▸ **WORK INSTRUCTIONS**:
a. Who are all the people named as senders of messages in the Parquet sync thread, counting quoted messages too?
b. Return the Parquet sync thread from "You are viewing" up to and including "Good to know :)", word for word.
c. Does each statement agree with the Parquet sync thread? For each, answer yes or no and quote the words of the thread that decide it. (i) The sync meetings are limited to committers. (ii) 俊杰陈 could not hear clearly because of a VPN problem at home. (iii) The syncs are used to discuss the Parquet format.

You are viewing a plain text version of this content. The canonical link for it is here.
Posted to dev@parquet.apache.org by Julien Le Dem <ju...@gmail.com> on 2017/08/02 16:01:59 UTC

Parquet sync starting now

on hangout:
https://hangouts.google.com/hangouts/_/calendar/anVsaWVuLmxlZGVtQGdtYWlsLmNvbQ.k5oikh8rp3ho37qdca3o9jvh04

Re: Parquet sync starting now

Posted by Jeff Knupp <je...@enigma.com>.
Thanks! Good to know :)

-Jeff

On Fri, Aug 4, 2017 at 9:50 AM, Uwe L. Korn <uw...@xhochy.com> wrote:

> Hello Jeff,
>
> they are open for anyone and everyone is appreciated! We use these syncs
> to exchange and discuss things about the Parquet project as well as the
> Parquet format. It is also a good point to start if you want to know
> what the current "hot topics" in Parquet are and how you could get
> involved.
>
> Uwe
>
> On Fri, Aug 4, 2017, at 03:48 PM, Jeff Knupp wrote:
> > Just out of curiosity, are these sync meetings restricted to committers
> > and
> > higher or can anyone listen in?
> >
> > Cheers,
> > Jeff Knupp
> >
> > On Wed, Aug 2, 2017 at 7:28 PM, 俊杰陈 <cj...@gmail.com> wrote:
> >
> > > Hi Julien
> > > Do we have meeting minutes for sync up?  I can't hear clearly from
> handout
> > > due to vpn issue from home.
> > >
> > > 2017-08-03 0:01 GMT+08:00 Julien Le Dem <ju...@gmail.com>:
> > >
> > > > on hangout:
> > > > https://hangouts.google.com/hangouts/_/calendar/
> > > > anVsaWVuLmxlZGVtQGdtYWlsLmNvbQ.k5oikh8rp3ho37qdca3o9jvh04
> > > >
> > >
> > >
> > >
> > > --
> > > Thanks & Best Regards
> > >
>

Re: Parquet sync starting now

Posted by "Uwe L. Korn" <uw...@xhochy.com>.
Hello Jeff,

they are open for anyone and everyone is appreciated! We use these syncs
to exchange and discuss things about the Parquet project as well as the
Parquet format. It is also a good point to start if you want to know
what the current "hot topics" in Parquet are and how you could get
involved.

▸ **DATASET ENTRIES**:
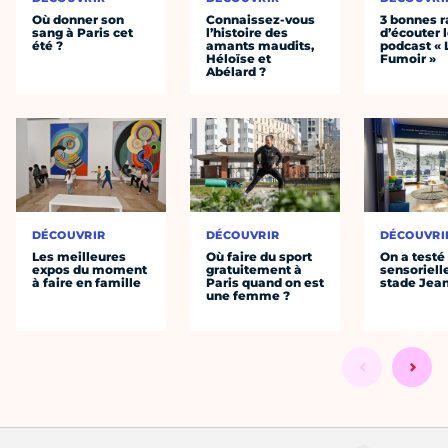
Où donner son
Connaissez-vous
3 bonnes r
sang à Paris cet
l’histoire des
d’écouter 
été ?
amants maudits,
podcast « 
Héloïse et
Fumoir »
Abélard ?
DÉCOUVRIR
DÉCOUVRIR
DÉCOUVRI
Les meilleures
Où faire du sport
On a testé 
expos du moment
gratuitement à
sensoriell
à faire en famille
Paris quand on est
stade Jea
une femme ?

▸ **ANSWERS TO THE EXERCISE**:
a. Julien Le Dem, Jeff Knupp, Uwe L. Korn, 俊杰陈

b.
You are viewing a plain text version of this content. The canonical link for it is here.
Posted to dev@parquet.apache.org by Julien Le Dem <ju...@gmail.com> on 2017/08/02 16:01:59 UTC

Parquet sync starting now

on hangout:
https://hangouts.google.com/hangouts/_/calendar/anVsaWVuLmxlZGVtQGdtYWlsLmNvbQ.k5oikh8rp3ho37qdca3o9jvh04

Re: Parquet sync starting now

Posted by Jeff Knupp <je...@enigma.com>.
Thanks! Good to know :)

c.
(i) No: "they are open for anyone and everyone is appreciated!"
(ii) Yes: "due to vpn issue from home"
(iii) Yes: "discuss things about the Parquet project as well as the Parquet format"